Beyond declarative mapping and cleaning

Paolo Papotti
Friday, April 10, 2015 - 13:00 to 14:00
Lyon1, bâtiment Nautibus, RdC, salle C4

In the "big data" era, data integration is a popular activity both in academia and in industry. Integrating hundreds of heterogeneous sources on a daily basis requires a great amount of manual work in order to have data that is polished enough to be useful in the final applications, such as querying and mining. The problem is even harder in practice, as data is often dirty in nature because of typos, duplicates, and so on, that can lead to poor results in the analytic tasks.

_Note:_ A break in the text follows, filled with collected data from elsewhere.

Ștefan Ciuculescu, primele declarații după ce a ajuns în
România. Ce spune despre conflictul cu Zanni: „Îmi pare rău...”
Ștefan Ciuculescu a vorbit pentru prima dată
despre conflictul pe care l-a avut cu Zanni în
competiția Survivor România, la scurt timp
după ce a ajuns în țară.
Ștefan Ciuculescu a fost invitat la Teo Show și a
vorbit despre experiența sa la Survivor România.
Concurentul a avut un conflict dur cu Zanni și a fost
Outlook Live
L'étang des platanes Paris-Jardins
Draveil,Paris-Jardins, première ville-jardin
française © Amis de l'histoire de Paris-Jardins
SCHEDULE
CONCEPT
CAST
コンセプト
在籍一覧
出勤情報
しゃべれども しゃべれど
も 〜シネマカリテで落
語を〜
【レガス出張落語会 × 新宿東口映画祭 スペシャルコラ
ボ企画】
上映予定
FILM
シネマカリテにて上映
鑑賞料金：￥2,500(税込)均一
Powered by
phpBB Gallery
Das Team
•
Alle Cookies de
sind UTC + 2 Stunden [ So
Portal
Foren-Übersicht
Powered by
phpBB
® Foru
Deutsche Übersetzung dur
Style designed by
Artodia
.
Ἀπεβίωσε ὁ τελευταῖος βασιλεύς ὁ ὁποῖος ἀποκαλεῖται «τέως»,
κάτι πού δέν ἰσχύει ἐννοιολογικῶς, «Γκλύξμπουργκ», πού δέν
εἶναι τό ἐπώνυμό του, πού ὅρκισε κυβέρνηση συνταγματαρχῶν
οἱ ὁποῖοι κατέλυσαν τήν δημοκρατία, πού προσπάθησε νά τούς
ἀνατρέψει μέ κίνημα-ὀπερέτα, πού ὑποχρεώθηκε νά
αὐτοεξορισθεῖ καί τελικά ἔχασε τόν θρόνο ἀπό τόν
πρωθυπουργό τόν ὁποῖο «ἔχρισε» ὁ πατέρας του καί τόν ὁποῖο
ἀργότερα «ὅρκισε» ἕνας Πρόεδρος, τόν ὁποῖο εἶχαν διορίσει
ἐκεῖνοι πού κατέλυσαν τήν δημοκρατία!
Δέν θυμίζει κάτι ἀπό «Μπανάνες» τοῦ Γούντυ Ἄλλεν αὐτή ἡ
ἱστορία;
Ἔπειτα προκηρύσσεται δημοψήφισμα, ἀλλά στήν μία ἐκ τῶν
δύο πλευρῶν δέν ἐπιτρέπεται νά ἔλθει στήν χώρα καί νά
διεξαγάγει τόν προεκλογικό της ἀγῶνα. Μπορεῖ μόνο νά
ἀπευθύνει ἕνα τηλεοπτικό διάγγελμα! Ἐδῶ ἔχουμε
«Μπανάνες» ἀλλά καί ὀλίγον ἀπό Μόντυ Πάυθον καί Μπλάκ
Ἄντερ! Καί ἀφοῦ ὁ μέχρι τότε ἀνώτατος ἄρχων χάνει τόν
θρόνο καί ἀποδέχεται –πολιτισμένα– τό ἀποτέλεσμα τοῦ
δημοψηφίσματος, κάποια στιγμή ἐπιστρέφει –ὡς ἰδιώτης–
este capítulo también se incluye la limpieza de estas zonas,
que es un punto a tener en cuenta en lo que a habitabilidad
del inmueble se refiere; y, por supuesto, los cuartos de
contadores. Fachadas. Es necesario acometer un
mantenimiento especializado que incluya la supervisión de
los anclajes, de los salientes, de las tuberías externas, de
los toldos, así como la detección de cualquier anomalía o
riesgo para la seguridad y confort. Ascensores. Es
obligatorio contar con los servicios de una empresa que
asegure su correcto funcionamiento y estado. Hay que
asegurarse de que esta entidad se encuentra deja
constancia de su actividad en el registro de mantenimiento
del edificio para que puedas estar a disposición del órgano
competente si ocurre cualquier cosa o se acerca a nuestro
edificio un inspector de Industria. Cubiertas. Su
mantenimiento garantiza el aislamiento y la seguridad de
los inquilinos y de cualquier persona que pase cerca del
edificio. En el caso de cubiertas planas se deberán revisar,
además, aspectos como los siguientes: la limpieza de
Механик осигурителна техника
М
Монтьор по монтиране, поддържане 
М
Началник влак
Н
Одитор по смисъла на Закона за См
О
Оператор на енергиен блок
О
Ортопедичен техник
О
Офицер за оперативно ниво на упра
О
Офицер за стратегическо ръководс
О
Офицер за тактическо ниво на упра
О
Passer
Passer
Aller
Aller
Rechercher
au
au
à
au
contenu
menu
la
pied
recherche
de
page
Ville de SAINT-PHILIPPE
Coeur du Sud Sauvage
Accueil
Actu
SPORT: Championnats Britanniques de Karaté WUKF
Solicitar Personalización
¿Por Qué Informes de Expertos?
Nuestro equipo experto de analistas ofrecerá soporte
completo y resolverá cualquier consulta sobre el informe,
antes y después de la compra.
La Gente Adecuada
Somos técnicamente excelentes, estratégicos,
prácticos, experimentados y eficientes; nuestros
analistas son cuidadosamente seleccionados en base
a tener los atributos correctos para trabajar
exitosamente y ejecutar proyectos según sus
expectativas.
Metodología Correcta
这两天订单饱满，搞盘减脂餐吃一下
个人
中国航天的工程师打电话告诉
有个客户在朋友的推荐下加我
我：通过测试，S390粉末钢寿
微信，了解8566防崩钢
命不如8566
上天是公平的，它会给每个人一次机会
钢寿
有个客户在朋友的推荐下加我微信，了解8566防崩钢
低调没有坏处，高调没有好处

To achieve the level of automation and scalability required by the large number of sources, several successful systems have been proposed. They rely on a formal, declarative approach based on first order logic, where the users provide high-level specifications of the tasks (the "what"), and the systems compute optimal solutions without requiring human intervention on the generated code (the "how"). However, despite the positive results, there is still a gap between these proposals and the leading commercial systems. The latter are harder to maintain, to debug, and to test, but provide the level of personalization and detail that are needed to solve real-world problems. In this talk, I will describe some of my results in tackling mapping and cleaning with a declarative approach, and how this experience has pushed me to explore a new approach where user defined functions and declarative specifications coexist in a unified, distributed system, ultimately taking the best of both worlds.